● ÜBUNGSAUFGABEN:
(a) Von welcher Institution wird das Projekt Sparks laut dem Text über das Dance House Helsinki unterstützt?
(b) Setze den Text über das Dance House Helsinki im gleichen Stil fort und beginne nach seinem letzten Satz.
━━━━━ TEXTAUSZUG ━━━━━
Aus Deutschland kamen das Tanztheater Wuppertal Pina Bausch mit dem Monumentalballett „Vollmond“ nach Helsinki und die belgische Choreografin Anne Teresa De Keersmaeker, die in ihrem „ Mystery Sonatas/for Rosa“ zeitgenössische Choreografie mit Barockmusik verband. Das Koreanische Nationalballett brachte „Vortex“ zur finnischen Erstaufführung, das Tero Saarinen bereits 2014 für das Ballett choreografiert hatte.
„Matriarchy“, eine Performance unter der Regie von Pauliina Feodoroff, befasste sich mit Themen, die nicht nur für das indigene Volk der Sámi von Bedeutung sind, sondern auch für alle anderen. (Das weit im Norden gelegene Heimatland der Sámi ist durch die Grenzen zu Finnland, Schweden, Norwegen und Russland viergeteilt.)
Im Gründungsjahr des Dance House Helsinki veranstaltete das Tanztheater Hurjaruuth dort seinen klassischen Winterzirkus, und Zodiak produzierte im Haus des Tanzes zahlreiche Events, darunter das zehntägige Side Step Festival.
Schrankenlos
Für viele der Produktionen, wie die von Zodiak und der Tero Saarinen Company, sind eine Reihe von Pay-what-you-can-Tickets erhältlich. Jeder kann es sich also leisten, eine Aufführung zu besuchen.
Zum Zeitpunkt der Abfassung dieses Artikels befindet sich das Dance House Helsinki bereits in seinem zweiten Jahr mit einem Programm, das die innovative Akrobatik der australischen Zirkusgruppe Gravity and Other Myths umfasst, den Flamenco-Superstar Rocío Molina, die Frühlingsgala der Ballettschule des Finnischen Nationalballetts, einen Besuch des Lyoner Opernballetts und mehrere Produktionen der Tero Saarinen Company.
„Silentopia“, eine finnische, interdisziplinäre Aufführung des Sivuun Ensembles, beschäftigt sich mit der Ökokrise, und dabei treten nicht nur Musiker und Tänzer, sondern auch Wissenschaftler auf.
Dialog mit der Tanzszene
Ebenfalls auf dem Kalender stehen zwei Produktionen von Sparks, einem künstlerischen Entwicklungsprojekt des Dance House Helsinki, das von der Finnischen Kulturstiftung unterstützt wird. Es bietet finnischen Tanzkünstlern Mittel für Forschungen, Künstlerresidenzen und Produktionen.
━━━━━ BEREITGESTELLTE DATEN ━━━━━
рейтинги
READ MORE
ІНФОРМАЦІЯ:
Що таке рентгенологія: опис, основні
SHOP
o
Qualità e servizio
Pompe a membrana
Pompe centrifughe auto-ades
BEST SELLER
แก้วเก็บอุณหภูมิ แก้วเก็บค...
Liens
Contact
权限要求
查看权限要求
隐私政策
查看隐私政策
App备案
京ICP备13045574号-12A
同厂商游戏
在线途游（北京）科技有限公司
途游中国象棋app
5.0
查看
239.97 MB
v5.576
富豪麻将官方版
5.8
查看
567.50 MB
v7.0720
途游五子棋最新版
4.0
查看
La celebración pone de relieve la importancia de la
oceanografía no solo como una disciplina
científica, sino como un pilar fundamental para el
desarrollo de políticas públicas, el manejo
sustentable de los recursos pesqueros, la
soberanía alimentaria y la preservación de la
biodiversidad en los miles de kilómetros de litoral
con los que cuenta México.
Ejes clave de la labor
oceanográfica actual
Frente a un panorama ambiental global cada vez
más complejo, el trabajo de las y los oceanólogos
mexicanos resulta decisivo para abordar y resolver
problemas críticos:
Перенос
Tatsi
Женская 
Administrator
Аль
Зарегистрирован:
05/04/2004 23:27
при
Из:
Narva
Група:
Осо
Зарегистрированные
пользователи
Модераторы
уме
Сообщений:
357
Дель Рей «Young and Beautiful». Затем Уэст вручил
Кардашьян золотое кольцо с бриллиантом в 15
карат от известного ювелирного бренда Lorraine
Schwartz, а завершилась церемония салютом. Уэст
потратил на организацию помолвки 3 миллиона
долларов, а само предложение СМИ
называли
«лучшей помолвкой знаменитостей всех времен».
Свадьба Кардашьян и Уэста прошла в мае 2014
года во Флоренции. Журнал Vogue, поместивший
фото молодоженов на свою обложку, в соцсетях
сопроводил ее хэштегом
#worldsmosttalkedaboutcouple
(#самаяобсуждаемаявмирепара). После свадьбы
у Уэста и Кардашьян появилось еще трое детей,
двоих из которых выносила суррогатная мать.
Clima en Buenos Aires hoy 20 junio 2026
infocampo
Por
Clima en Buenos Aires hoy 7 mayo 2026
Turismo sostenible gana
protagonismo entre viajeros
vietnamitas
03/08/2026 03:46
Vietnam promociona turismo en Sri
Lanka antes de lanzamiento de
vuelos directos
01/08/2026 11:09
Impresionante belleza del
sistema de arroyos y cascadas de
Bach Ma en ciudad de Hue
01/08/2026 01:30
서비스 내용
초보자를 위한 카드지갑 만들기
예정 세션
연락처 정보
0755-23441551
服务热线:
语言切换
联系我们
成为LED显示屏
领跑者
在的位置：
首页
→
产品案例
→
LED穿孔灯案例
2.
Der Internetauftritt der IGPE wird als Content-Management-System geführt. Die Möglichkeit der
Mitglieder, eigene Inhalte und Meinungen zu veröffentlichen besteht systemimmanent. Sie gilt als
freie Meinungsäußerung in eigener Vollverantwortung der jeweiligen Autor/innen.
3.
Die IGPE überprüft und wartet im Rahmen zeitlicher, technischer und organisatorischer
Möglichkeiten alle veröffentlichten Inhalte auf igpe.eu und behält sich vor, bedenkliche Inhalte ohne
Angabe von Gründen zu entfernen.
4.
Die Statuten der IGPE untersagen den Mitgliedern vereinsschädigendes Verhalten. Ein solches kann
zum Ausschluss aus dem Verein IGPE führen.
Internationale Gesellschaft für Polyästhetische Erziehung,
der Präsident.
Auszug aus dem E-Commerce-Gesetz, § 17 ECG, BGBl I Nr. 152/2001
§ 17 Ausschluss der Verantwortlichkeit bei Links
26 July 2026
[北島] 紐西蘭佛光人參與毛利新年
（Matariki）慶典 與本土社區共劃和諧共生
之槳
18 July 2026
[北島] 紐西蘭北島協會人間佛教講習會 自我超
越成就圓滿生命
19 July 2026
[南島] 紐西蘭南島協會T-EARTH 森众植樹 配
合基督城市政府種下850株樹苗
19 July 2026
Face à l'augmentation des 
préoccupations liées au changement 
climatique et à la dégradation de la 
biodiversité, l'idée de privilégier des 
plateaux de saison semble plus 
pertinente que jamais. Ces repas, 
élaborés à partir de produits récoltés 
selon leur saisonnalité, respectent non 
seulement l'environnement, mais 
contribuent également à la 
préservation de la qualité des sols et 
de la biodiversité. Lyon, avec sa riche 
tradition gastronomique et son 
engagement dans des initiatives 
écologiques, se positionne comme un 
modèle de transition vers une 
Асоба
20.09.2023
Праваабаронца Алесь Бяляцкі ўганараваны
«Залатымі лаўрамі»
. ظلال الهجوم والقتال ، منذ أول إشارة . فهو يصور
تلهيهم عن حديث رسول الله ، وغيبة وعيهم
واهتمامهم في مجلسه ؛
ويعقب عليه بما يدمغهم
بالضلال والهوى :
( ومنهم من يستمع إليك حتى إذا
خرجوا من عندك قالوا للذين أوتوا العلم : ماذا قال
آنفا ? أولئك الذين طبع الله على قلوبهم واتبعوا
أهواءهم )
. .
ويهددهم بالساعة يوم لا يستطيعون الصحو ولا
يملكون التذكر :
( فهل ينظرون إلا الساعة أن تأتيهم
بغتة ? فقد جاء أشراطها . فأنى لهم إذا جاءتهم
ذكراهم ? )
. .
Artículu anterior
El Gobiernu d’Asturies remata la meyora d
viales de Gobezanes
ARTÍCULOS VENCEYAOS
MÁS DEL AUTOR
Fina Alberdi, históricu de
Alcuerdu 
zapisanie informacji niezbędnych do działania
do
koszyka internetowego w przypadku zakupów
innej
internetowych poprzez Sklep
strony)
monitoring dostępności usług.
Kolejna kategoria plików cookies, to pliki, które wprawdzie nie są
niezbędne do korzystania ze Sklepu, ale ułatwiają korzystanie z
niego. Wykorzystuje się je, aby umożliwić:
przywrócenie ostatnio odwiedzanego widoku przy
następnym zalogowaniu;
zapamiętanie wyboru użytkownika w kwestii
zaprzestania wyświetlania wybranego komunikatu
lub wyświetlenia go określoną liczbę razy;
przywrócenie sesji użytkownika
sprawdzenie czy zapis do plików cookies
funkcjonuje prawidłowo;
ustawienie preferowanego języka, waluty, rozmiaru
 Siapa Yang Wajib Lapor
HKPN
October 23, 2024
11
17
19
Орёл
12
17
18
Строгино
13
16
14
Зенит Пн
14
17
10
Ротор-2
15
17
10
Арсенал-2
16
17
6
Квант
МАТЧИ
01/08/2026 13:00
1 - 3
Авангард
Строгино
━━━━━
● GELÖSTE AUFGABEN:
(a) Von der Finnischen Kulturstiftung.

(b)
Elina Pirinen wird „Mortal Tropical Dances“ uraufführen, die „durch Tanz, Spiel, Gesang und Beten aus lauter Energie, Sex, Hoffnung, Wahnsinn, tiefer Freude, Leiden, Humor, Vorstellungskraft, Wärme und Trost heraus eine intensive Beziehung zum Publikum aufbauen“, so die Online-Beschreibung. Kaisa Nieminen und Marika Peura heben „down below things shudder“ aus der Taufe, das „über die Potenzialität des Tanzens fantasiert – rollende Wellen, zuverlässige Körper, der Wunsch, überbordend zu tanzen.“
Aaltonen nennt Sparks „eine großartige Gelegenheit, der Öffentlichkeit interessante finnische Künstler vorzustellen“. Er spricht davon, „einen Dialog mit der finnischen Tanzszene herzustellen“.
Dynamische Tanzszene
Saarinen sagt, er sei „stolz auf (Finnlands) vibrierende Tanz-Community“ und freue sich über all die Truppen, die aus dem Ausland kommen. „Helsinki ist schon jetzt eine der aufregendsten Tanzstädte Nordeuropas und dank des Dance House Helsinki in Zukunft ein noch wichtigerer Hub“, so Saarinen.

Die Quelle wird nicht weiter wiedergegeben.